The Living Thing / Notebooks :

Warping and registration problems

Matching up of bumps and wibbles in stretchy things

TBD. Various notes on a.e. continuous monotonic changes of index to align two process, and estimation thereof.

Warping, registration problems. Especially interesting for functional data analysis, and analysis/resynthesis. A deterministic problem related to statistical changes of time.

General setup:

You have two functions \(\phi,\psi\), which we will assume for now are both \(\mathbb{R}^+\rightarrow \mathbb{R}\) and you wish to align them with respect to some pointwise loss, \(\ell\) and some class of permissable class \(\mathcal{F}\) of warping functions \(\mathbb{R}^+\rightarrow\mathbb{R}^+\), and you wish to do this over some interval \(D\).

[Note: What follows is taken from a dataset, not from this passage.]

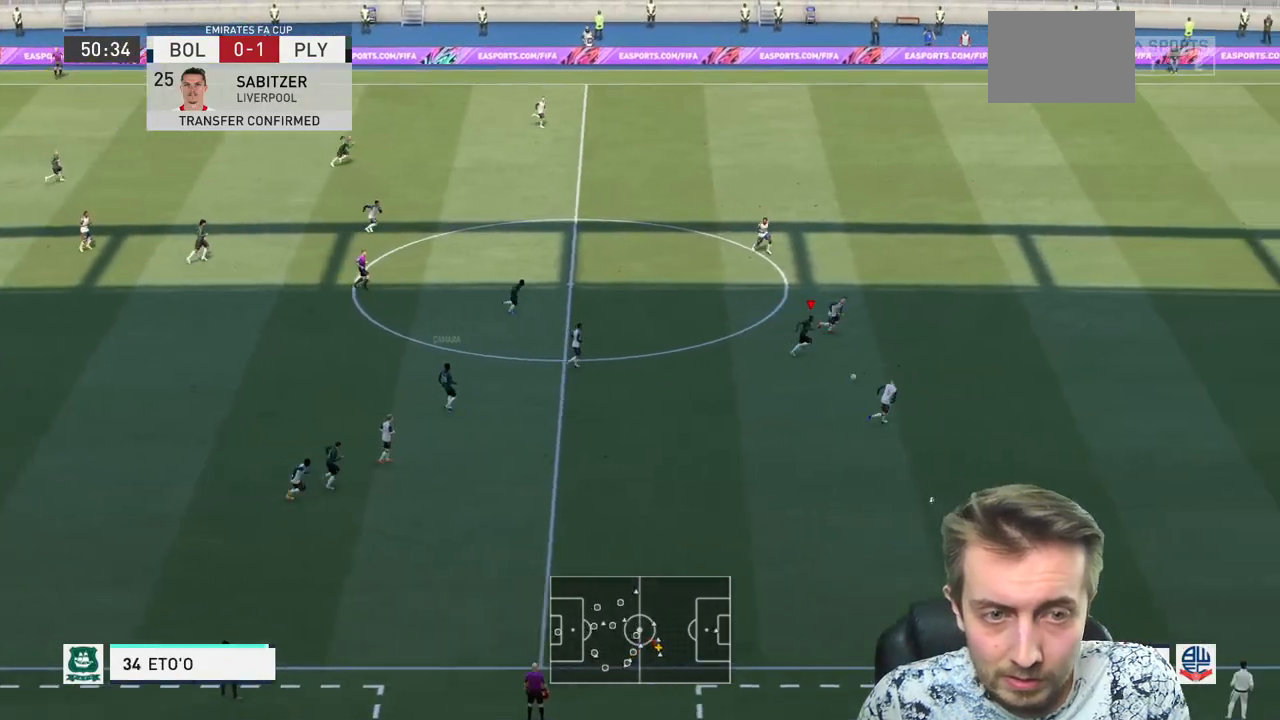
{"buttons": ["R2"], "left_stick": "right", "right_stick": "center", "events": []}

This means that you wish to find

\begin{equation*} \argmin_{f\in \mathcal{F}} \int_D(\ell(\phi(t), \psi(f(t))))dt \end{equation*}

Affine warps of a real function

Image/sound alignment problems are an interesting special case where we usually want affine warps, i.e. \(f(t)=at+b\) for some constants \(a,b.\) Here the problem is mathematically not so complex, but in practice it can become computationally intractable; In particular, let’s say your function is interpolated from data, i.e. we observe \(\phi(k), k=1,2,3\dots,N,\) and \(\phi(k), k=1,2,3\dots,N.\) and construct a nice interpolant \(\hat{\phi}\) Leaving aside statistical questions about how accurate this is, which is a whole other story, how computationally feasible is this to check for alignment with some other ?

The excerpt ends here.